Housing Debate: We Lack an Intellectual Foundation
The housing discussion in Seattle lacks a solid intellectual footing in economic principles. When people debate housing here, there is rarely a clear starting point when people take positions or make “bargains.” I would suggest that those who build housing need a set of simple, clear principles to judge whether something is a bargain or not for us and for our customers. And when Council asks us to give up housing capacity somewhere, that we demand that they replace that capacity somewhere else.
At last weeks hearing on the proposals contained in the report of the Mayor’s Housing Affordability and Livability Agenda (HALA) Committee and here on the blog, I voices skepticism about the so called “Grand Bargain” between developers and others to accept inclusionary zoning to avoid linkage taxes. In the post on The Stranger’s blog, a commenter summarized my points perfectly:
1. The HALA report falsely assumes that growth is an impact, when actually it is quite beneficial.
2. Some developers (“some of my guys”) will find that the incentive of being allowed to add an extra floor in exchange for providing 10% affordable units just won’t pencil.
3. Inclusionary housing is an inherently inflationary policy.
The first and last point is a perfect example of how we’re adrift. I realize that the political reality at the negotiating table was “developers have to give up something” to avoid linkage taxes, a per square foot tax on all new development which was proposed by Councilmember O’Brien. But new housing is not a bad thing that needs some kind of offset and adding costs to new housing won’t make it cheaper. Making that point isn’t breaking away from any coalition or coming out against the Grand Bargain, it’s simply holding the whole process accountable to our own bedrock economic principles.
Our intellectual operating system should be programmed to always start up with these points:
- If it is argued that housing prices are too high we need to ask, “by what measure?”
- If prices are high by an acceptable metric, then we know that scarcity is the reason and therefore we need more housing.
- That new housing will sell or rent for more than older existing housing.
- That’s ok, because that means newer housing can absorb demand from people with more money to spend and they won’t compete with existing tenants of older housing or new arrivals to the city with less money.
- That new housing, built at private risk and expense, is a public benefit to the whole community.
- Anything, even things that are vital and necessary like health and safety requirements, that add costs and limit capacity always increases the price.
- So any regulations or added costs should more than offset the loss of housing and that lost capacity should be replaced.

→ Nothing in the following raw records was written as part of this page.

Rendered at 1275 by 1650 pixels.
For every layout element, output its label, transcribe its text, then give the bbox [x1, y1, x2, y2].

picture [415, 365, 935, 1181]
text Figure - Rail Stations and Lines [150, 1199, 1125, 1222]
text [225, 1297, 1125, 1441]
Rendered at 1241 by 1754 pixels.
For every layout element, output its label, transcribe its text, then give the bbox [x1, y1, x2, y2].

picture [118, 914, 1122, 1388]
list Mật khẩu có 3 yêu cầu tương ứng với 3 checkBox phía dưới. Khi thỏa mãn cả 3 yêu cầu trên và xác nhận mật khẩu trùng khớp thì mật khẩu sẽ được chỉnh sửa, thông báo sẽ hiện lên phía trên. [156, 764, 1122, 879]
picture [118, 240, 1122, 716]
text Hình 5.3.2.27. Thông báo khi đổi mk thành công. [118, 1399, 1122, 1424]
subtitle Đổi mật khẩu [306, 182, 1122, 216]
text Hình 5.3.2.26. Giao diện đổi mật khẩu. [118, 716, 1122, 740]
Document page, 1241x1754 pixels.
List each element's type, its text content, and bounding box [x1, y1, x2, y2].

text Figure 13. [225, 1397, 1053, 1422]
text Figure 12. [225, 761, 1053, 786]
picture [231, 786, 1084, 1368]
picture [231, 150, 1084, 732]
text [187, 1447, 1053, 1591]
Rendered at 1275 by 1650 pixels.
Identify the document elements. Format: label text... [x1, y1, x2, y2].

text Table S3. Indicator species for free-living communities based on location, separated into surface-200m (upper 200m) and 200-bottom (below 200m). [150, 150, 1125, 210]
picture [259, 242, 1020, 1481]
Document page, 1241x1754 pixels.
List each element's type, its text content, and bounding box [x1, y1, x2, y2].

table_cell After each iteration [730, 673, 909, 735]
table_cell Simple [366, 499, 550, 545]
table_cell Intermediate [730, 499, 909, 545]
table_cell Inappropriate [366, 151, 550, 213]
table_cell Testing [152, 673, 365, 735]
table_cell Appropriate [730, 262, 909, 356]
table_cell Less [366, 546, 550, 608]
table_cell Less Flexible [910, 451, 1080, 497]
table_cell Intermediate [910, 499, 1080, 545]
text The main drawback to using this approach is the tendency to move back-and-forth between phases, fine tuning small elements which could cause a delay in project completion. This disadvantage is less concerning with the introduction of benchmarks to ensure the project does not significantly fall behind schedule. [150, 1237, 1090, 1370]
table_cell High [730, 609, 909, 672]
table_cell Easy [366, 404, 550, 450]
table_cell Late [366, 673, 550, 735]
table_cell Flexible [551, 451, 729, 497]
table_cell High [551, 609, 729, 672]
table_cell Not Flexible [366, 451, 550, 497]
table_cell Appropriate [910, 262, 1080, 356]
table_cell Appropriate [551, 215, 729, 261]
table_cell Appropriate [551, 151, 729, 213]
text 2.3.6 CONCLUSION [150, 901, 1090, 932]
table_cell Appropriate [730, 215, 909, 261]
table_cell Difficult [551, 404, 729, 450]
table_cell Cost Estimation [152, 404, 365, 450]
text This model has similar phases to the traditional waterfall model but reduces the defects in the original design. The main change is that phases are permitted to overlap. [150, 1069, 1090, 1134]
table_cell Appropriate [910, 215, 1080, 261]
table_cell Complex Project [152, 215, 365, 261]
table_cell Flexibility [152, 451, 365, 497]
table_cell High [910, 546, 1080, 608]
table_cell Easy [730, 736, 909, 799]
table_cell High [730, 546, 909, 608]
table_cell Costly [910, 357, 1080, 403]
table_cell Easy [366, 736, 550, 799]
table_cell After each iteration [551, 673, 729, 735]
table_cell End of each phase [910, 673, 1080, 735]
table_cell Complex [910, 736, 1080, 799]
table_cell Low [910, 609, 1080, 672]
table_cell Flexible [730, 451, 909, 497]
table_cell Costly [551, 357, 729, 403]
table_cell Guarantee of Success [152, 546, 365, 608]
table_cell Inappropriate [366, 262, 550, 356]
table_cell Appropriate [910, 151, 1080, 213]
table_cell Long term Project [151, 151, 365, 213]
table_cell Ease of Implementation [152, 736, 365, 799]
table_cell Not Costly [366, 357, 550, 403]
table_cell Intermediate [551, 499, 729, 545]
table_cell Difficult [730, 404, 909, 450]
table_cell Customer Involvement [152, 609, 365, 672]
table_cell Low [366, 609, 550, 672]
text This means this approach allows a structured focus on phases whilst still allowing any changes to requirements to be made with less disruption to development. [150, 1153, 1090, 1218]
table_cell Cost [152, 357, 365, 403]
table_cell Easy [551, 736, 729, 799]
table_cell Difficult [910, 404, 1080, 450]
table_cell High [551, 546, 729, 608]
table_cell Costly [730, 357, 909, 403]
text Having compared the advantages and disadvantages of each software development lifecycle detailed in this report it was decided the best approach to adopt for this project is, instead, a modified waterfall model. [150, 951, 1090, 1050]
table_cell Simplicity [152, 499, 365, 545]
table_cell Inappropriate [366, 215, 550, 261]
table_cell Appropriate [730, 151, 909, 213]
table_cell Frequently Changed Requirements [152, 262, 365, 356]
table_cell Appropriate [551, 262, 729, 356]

- Any value capture scheme to take advantage of increasing or improving housing shouldn’t add time or costs to the production of new housing
- Numerical targets for housing are by their nature arbitrary and should be revisited in favor of careful tracking of how the market is responding to demand
- At whatever point the market fails to meet demand, interventions to support people too poor to pay rents to support the cost of land, construction, financing, and operations should be broad based and expect contributions from those most inefficiently using limited land in the city (i.e. Single-family homeowners)
Let me say that had the negotiators been armed with these principles (which each have strong data and deep, well argued intellectual roots to support them) and had they held themselves accountable to them, we almost certainly see Councilmemeber OBrien’s disastrous linkage scheme forced fed to us. Why? The view that housing scarcity is the source point of higher prices is still a novel one both intellectually and politically. Politicians and voters still think, along with other wrong ideas, that building more new housing makes all housing more expensive.
Yes, I’m saying that even if we had principles and stuck to them, some inflationary scheme would have been imposed on us. But having principles is starting to work. When I spoke over the last week at different times with a reporter and a candidate for the City Council each expressed the following in a very matter of fact tone: “If we don’t get more expensive, newer housing then those people who can afford those prices will bid up cheaper, older housing.” This reality is now becoming conventional wisdom among the press and the political class partially because we’ve argued for it over, and over, and over, and over again in comment threads and blog posts for years!
We’re winning! Or at least there is hope. And when we do lose, we must be able to understand that we did, indeed, lose and exactly why. Ronald Reagan as Governor campaigned against a withholding tax saying his feet were in concrete on the issue. But when subsequently signed the tax into law after losing a political battle, he said “I can hear the concrete cracking around my feet.”
Intellectual concrete around our feet isn’t just optional it’s essential if we are going to get to a cultural norm in Seattle that supports all new housing as a public benefit. Even when that concrete breaks there is something left to repair and build up again. People are starting to get it. Let’s not stop now.